Yes. No. Maybe. It depends.
First, a browser may use any of these strategies for connections:
- Single connection (unlikely for any browser more recent than 1995)
- One connection per tab (basically same as #1, just very slightly better)
- One connection per resource (naive, but doesn't work so bad)
- Pool of connections with keep-alive, re-using connections
- Something different (read as: weird stuff)
You don't have a way of knowing which strategy a browser will use, although using a pool of connections (and re-using connections) is a reasonable assumption.
Second, the way TCP works, you have a source port, and a destination port for every connection. The pair of source and destination address/port defines the connection.

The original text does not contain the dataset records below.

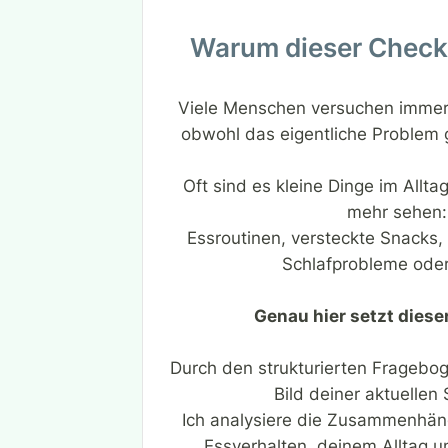
Warum dieser Check 
Viele Menschen versuchen immer
obwohl das eigentliche Problem 
Oft sind es kleine Dinge im Alltag
mehr sehen:
Essroutinen, versteckte Snacks,
Schlafprobleme oder
Genau hier setzt diese
Durch den strukturierten Fragebog
Bild deiner aktuellen 
Ich analysiere die Zusammenhä
Essverhalten, deinem Alltag u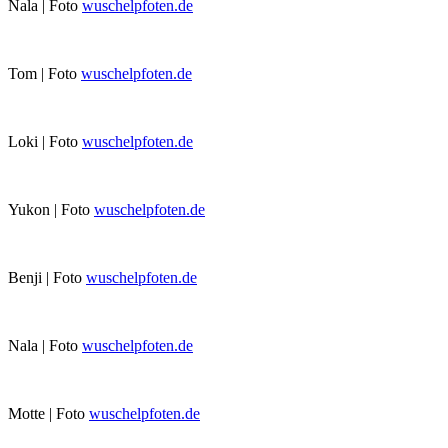
Nala | Foto
wuschelpfoten.de
Tom | Foto
wuschelpfoten.de
Loki | Foto
wuschelpfoten.de
Yukon | Foto
wuschelpfoten.de
Benji | Foto
wuschelpfoten.de
Nala | Foto
wuschelpfoten.de
Motte | Foto
wuschelpfoten.de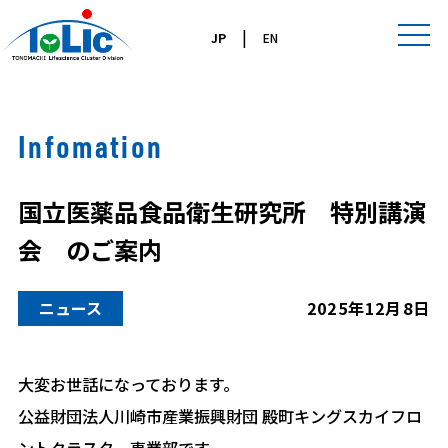
|
JP
EN
Infomation
国立医薬品食品衛生研究所 特別講演
会 のご案内
ニュース
2025年12月8日
大変お世話になっております。
公益財団法人川崎市産業振興財団 殿町キングスカイフロ
ントクラスター事業部です。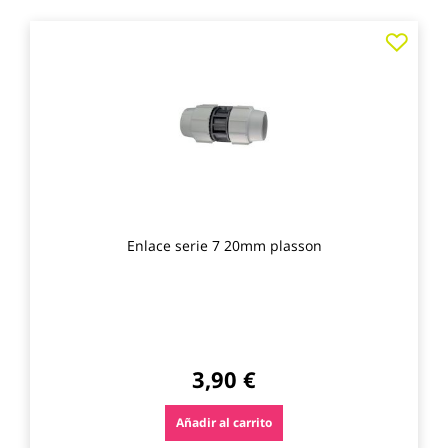
Agre
a
los
favo
Enlace serie 7 20mm plasson
3,90 €
Añadir al carrito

You always[1] use a well-known port (such as 80 or 443) to connect to the server (to which it listens on its advertized address), but the other port is randomly chosen. Thus, depending on from which side you look at a connection, it either has one or many possible ports.
Thus, the same tab may (and usually will) use several different ports on its end, but in principle different tabs might (if connections are pooled and different resources in different tabs are loaded from the same server) use the same port.
Since the question explicitly mentions outgoing, in the "normal" case, the port numbers would be the same regardless which tab they're in, or one of two possible ports (80 and 443). Although of course it is possible to explicitly ask for a different port (like 8080) in an URL. That's kind of rare, though.
[1] Well, not
always... but let's not complicate it too much.